■ **Что нужно сделать**
1. Ответьте на вопросы по эссе об игре отца на гитаре, каждый ответ с новой строки.
(a) Кем в детстве виделся отец?
(b) В чьих картинах позже найдены свет и чувства, похожие на те, что были в отцовском исполнении?
(c) Как называются стихи, одну из граней которых раскрывает этот рассказ?
2. Извлеките из эссе без изменений фрагмент, который открывается словами «Ну а для вас, мой» и завершается словами «осколков собственной памяти.».

Мексиканские страсти. Эссе к стихам
Моё воспоминание, поэма* об отце...
В детстве границы воображаемого и реального миров размыты. Мама виделась мне сестрой известной певицы, отец — другом знаменитого ракетного конструктора. Столица нашей родины находилась где-то за поворотом реки, хотя до неё было более тысячи километров. А гитарное искусство отца вообще уносило меня за тридевять земель. Я рисовал себе «дополненную реальность» прямо во время его исполнения. Исполнения, полного света и таких чувств, которые буду искать потом полжизни.
И позже найду в картинах художников-импрессионистов. Тех дерзких бунтарей, что бросили вызов устоявшемуся искусству XIX века. Но, несмотря на непонимание современников, подарили миру новое видение красоты. Их работы, как и отцовское искусство, учили меня видеть свет в обыденном. Их творчество будто бы оживило мои детские иссохшие акварели и вернуло чувство первой, хрупкой влюблённости в мир.
Ну а для вас, мой читатель, я попытался уже взрослыми красками отобразить свои мимолётные, неуловимые впечатления от его подлинно блистательной игры. И этот маленький рассказ, раскрывающий одну из граней моих стихов «Отцовское поле», всего лишь попытка понять своего отца, попытка собрать и увековечить его образ из осколков собственной памяти.

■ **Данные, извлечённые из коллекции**
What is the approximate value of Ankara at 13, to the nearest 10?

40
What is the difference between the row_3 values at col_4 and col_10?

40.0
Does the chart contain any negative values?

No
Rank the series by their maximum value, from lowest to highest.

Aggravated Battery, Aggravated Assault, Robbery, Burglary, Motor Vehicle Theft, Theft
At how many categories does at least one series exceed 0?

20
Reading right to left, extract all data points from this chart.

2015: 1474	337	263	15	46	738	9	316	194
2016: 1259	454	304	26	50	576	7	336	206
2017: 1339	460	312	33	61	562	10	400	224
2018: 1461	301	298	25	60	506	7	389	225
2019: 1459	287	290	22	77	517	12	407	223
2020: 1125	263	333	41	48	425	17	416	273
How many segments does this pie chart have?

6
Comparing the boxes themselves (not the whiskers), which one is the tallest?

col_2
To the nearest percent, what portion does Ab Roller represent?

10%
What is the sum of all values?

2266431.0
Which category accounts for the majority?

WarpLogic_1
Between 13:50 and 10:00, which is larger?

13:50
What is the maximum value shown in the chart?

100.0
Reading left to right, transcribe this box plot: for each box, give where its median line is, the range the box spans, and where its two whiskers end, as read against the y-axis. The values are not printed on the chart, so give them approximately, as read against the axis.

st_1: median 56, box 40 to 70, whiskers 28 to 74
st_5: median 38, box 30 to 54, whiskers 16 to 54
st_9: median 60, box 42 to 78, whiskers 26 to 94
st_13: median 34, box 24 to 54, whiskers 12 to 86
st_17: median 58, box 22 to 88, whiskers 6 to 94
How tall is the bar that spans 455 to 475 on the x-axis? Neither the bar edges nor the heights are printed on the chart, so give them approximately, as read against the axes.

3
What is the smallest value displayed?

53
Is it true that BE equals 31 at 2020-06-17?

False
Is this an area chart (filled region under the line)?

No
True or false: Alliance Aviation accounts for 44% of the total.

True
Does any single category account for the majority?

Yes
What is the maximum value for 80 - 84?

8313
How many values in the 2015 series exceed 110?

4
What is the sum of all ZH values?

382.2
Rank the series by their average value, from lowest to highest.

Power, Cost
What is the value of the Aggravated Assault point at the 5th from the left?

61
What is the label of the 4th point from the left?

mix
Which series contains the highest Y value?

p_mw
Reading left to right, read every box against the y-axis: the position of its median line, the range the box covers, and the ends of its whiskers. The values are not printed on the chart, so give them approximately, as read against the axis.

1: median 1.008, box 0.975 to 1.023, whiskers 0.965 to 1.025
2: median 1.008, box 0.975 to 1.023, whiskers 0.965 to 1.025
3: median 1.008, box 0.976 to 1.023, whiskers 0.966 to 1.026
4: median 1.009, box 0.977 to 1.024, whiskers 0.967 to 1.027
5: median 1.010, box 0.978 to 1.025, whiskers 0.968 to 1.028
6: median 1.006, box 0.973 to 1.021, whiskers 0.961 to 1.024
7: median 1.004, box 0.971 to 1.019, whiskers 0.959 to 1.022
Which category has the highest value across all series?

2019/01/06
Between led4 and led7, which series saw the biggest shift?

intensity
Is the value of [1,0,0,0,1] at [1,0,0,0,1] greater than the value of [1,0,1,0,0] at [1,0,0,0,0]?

■ **Ответы к заданиям**
1.
(a) Другом знаменитого ракетного конструктора.
(b) В картинах художников-импрессионистов.
(c) «Отцовское поле».

2.
Ну а для вас, мой читатель, я попытался уже взрослыми красками отобразить свои мимолётные, неуловимые впечатления от его подлинно блистательной игры. И этот маленький рассказ, раскрывающий одну из граней моих стихов «Отцовское поле», всего лишь попытка понять своего отца, попытка собрать и увековечить его образ из осколков собственной памяти.